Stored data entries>
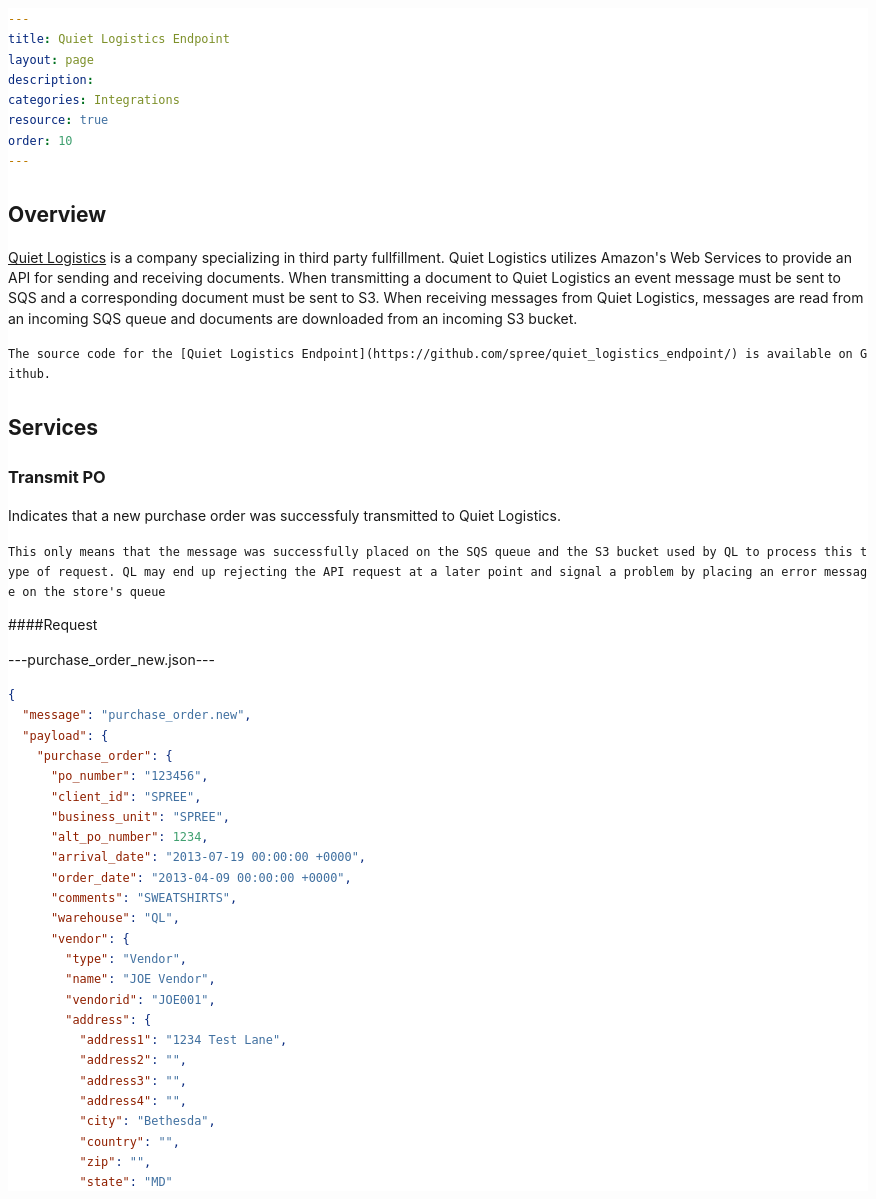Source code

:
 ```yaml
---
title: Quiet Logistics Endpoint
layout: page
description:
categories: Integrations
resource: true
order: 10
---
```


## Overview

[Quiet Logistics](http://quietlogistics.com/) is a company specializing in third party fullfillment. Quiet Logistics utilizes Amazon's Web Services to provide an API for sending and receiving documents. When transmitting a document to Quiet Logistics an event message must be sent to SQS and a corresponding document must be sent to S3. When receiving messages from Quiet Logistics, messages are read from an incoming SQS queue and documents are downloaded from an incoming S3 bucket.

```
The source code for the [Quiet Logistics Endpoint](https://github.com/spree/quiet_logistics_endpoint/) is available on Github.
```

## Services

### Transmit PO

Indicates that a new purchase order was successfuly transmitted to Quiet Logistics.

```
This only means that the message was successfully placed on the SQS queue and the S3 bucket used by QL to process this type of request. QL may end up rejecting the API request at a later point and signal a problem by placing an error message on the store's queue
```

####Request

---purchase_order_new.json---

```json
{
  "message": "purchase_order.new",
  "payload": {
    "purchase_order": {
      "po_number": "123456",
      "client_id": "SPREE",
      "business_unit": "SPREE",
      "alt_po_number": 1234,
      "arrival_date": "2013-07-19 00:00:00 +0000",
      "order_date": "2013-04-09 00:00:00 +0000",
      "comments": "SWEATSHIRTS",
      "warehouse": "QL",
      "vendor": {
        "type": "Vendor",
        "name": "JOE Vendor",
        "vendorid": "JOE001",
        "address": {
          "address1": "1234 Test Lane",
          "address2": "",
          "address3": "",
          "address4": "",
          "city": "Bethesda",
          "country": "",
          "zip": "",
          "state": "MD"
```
==
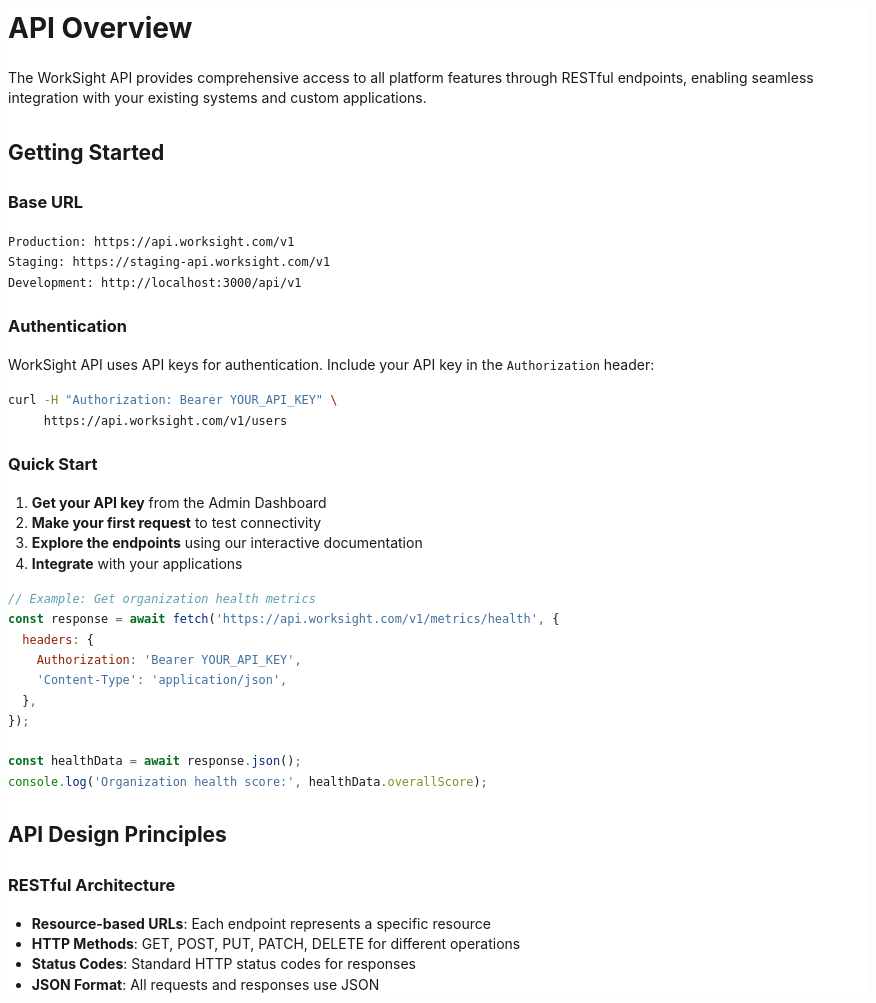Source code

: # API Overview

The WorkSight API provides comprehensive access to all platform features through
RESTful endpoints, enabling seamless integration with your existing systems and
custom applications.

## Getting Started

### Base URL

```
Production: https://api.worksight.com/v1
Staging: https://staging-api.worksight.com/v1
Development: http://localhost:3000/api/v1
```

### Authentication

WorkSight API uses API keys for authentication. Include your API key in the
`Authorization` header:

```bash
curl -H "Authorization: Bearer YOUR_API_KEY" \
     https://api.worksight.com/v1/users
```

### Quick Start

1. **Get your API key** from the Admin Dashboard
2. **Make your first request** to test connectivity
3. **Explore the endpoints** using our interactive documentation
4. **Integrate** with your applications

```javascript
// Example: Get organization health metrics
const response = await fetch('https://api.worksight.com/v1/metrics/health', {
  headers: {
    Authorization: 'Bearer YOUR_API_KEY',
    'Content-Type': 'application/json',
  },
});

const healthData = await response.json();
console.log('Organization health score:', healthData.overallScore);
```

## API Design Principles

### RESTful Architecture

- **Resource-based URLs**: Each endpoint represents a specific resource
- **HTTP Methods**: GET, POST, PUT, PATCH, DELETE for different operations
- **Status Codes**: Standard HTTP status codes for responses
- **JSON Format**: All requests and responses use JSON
---
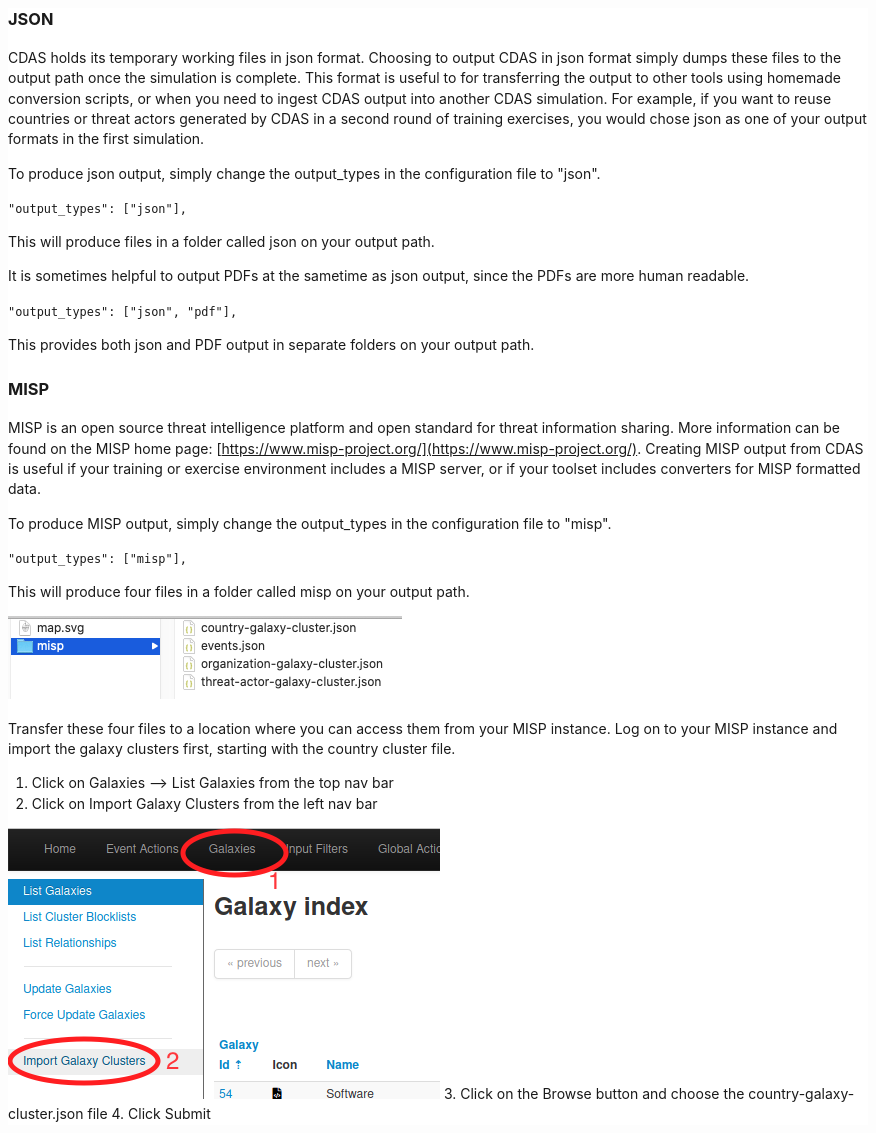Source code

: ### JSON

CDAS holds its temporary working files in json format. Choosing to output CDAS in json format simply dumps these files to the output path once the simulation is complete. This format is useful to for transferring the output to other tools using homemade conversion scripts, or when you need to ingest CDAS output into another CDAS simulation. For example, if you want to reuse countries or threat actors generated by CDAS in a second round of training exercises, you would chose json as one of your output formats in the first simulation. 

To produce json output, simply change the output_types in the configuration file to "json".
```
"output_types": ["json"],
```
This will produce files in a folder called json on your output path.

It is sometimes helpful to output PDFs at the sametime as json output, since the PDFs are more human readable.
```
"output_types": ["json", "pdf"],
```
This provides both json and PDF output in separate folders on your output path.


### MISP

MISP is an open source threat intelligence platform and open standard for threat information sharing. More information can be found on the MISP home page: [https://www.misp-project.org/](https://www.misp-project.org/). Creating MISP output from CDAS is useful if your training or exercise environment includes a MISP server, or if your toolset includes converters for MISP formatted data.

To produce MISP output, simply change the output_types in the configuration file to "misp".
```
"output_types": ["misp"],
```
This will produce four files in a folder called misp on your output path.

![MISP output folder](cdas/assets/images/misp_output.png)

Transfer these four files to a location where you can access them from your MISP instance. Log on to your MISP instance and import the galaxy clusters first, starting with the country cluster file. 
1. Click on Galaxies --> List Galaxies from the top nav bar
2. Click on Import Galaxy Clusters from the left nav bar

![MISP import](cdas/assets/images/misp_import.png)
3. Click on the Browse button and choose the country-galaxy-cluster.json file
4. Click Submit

Exercise goal> Collect the complete line wherever the string "using" appears in the records.

Exercise response>
3. **Explore the endpoints** using our interactive documentation
CDAS holds its temporary working files in json format. Choosing to output CDAS in json format simply dumps these files to the output path once the simulation is complete. This format is useful to for transferring the output to other tools using homemade conversion scripts, or when you need to ingest CDAS output into another CDAS simulation. For example, if you want to reuse countries or threat actors generated by CDAS in a second round of training exercises, you would chose json as one of your output formats in the first simulation. 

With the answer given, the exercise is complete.